* Begin Supplied entries *
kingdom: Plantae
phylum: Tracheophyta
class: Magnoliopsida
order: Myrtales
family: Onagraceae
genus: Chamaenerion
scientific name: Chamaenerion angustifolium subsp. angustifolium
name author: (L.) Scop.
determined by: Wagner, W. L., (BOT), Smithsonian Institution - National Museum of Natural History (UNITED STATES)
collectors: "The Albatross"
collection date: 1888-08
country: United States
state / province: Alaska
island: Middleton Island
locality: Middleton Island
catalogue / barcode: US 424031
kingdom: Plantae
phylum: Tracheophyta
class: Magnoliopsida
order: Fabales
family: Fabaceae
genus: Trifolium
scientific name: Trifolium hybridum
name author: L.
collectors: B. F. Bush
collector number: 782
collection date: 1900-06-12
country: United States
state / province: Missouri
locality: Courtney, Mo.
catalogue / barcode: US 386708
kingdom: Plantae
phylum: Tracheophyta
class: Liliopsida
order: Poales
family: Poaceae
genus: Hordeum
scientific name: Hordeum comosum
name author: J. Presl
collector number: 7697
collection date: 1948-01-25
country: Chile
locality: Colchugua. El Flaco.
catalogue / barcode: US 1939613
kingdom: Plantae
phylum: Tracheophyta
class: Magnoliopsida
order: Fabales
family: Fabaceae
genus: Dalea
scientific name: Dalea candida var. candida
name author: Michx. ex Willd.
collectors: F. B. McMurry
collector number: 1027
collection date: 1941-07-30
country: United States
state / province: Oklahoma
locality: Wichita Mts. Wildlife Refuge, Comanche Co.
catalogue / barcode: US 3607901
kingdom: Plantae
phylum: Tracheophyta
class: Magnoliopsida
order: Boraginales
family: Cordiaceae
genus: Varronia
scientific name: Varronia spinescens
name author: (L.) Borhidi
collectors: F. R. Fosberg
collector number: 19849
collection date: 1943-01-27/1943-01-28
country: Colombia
* End Supplied entries *
Exercise directions
Please rewrite these entries with every "collection date" changed to "date collected" and nothing else altered.

Written answer
kingdom: Plantae
phylum: Tracheophyta
class: Magnoliopsida
order: Myrtales
family: Onagraceae
genus: Chamaenerion
scientific name: Chamaenerion angustifolium subsp. angustifolium
name author: (L.) Scop.
determined by: Wagner, W. L., (BOT), Smithsonian Institution - National Museum of Natural History (UNITED STATES)
collectors: "The Albatross"
date collected: 1888-08
country: United States
state / province: Alaska
island: Middleton Island
locality: Middleton Island
catalogue / barcode: US 424031
kingdom: Plantae
phylum: Tracheophyta
class: Magnoliopsida
order: Fabales
family: Fabaceae
genus: Trifolium
scientific name: Trifolium hybridum
name author: L.
collectors: B. F. Bush
collector number: 782
date collected: 1900-06-12
country: United States
state / province: Missouri
locality: Courtney, Mo.
catalogue / barcode: US 386708
kingdom: Plantae
phylum: Tracheophyta
class: Liliopsida
order: Poales
family: Poaceae
genus: Hordeum
scientific name: Hordeum comosum
name author: J. Presl
collector number: 7697
date collected: 1948-01-25
country: Chile
locality: Colchugua. El Flaco.
catalogue / barcode: US 1939613
kingdom: Plantae
phylum: Tracheophyta
class: Magnoliopsida
order: Fabales
family: Fabaceae
genus: Dalea
scientific name: Dalea candida var. candida
name author: Michx. ex Willd.
collectors: F. B. McMurry
collector number: 1027
date collected: 1941-07-30
country: United States
state / province: Oklahoma
locality: Wichita Mts. Wildlife Refuge, Comanche Co.
catalogue / barcode: US 3607901
kingdom: Plantae
phylum: Tracheophyta
class: Magnoliopsida
order: Boraginales
family: Cordiaceae
genus: Varronia
scientific name: Varronia spinescens
name author: (L.) Borhidi
collectors: F. R. Fosberg
collector number: 19849
date collected: 1943-01-27/1943-01-28
country: Colombia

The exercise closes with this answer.